Right now, large corporations are the only ones with the resources to even attempt such a thing, unfortunately.

[-] admin@lemmy.my-box.dev 2 points 6 days ago

Meanwhile, in the real world, creators just want to setup an account and sell their content. Not having to deal with payment processors, setting up cdns port handling customer support themselves.

There's enough to complain about how OnlyFans impacts society (like creating fake interactions with customers who think they're interacting with the real deal). But them wanting a cut for doing all the technical middleman stuff is actually reasonable.

[-] technocrit@lemmy.dbzer0.com 4 points 1 week ago

Well there's no point in going after the worst criminals right?

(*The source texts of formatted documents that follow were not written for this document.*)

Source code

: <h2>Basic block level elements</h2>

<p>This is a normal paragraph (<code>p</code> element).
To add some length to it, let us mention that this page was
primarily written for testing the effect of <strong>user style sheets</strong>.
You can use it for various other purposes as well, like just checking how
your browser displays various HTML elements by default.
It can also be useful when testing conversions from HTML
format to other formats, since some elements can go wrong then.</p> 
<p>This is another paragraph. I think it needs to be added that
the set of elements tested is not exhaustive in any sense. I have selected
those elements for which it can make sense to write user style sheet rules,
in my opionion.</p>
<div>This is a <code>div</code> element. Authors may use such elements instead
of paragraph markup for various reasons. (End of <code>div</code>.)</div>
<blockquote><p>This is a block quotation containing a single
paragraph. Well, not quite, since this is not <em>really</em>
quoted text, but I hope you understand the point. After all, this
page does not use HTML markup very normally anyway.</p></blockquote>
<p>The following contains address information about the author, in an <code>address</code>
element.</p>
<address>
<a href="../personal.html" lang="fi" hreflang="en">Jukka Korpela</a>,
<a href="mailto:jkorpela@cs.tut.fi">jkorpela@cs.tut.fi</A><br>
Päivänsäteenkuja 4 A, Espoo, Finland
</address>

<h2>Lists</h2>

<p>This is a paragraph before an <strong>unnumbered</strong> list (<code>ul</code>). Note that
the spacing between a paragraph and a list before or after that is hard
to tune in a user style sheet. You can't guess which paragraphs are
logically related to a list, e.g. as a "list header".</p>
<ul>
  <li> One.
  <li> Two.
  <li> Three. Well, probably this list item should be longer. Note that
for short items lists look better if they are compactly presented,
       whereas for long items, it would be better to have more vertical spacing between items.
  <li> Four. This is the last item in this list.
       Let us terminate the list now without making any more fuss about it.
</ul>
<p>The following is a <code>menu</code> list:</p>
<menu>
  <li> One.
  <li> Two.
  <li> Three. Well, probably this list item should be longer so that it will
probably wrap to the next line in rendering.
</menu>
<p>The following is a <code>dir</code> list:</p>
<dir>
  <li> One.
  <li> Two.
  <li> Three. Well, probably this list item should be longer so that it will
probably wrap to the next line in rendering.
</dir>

We gotta ban Only Fans and TikTok and probably a whole bunch of other apps!!!! \s

[-] technocrit@lemmy.dbzer0.com 19 points 1 week ago

So the state is going to attack these sexual predators instead of just shutting down a website, right? Right?

[-] admin@lemmy.my-box.dev 7 points 1 week ago

No need for these kind of inflammatory comments, the article itself is bad enough.

If you read the article, you would have seen that, yes, the perpetrator is serving a 20 year sentence.

[-] UltraGiGaGigantic@lemmy.ml 17 points 1 week ago* (last edited 1 week ago)

Sex work is real dignified work and it should be legal and regulated.

Not like those degenerate landlords. Get a job and contribute you fucking leeches!

[-] admin@lemmy.my-box.dev 9 points 1 week ago

Interesting title.

What could OnlyFans have done to prevent this?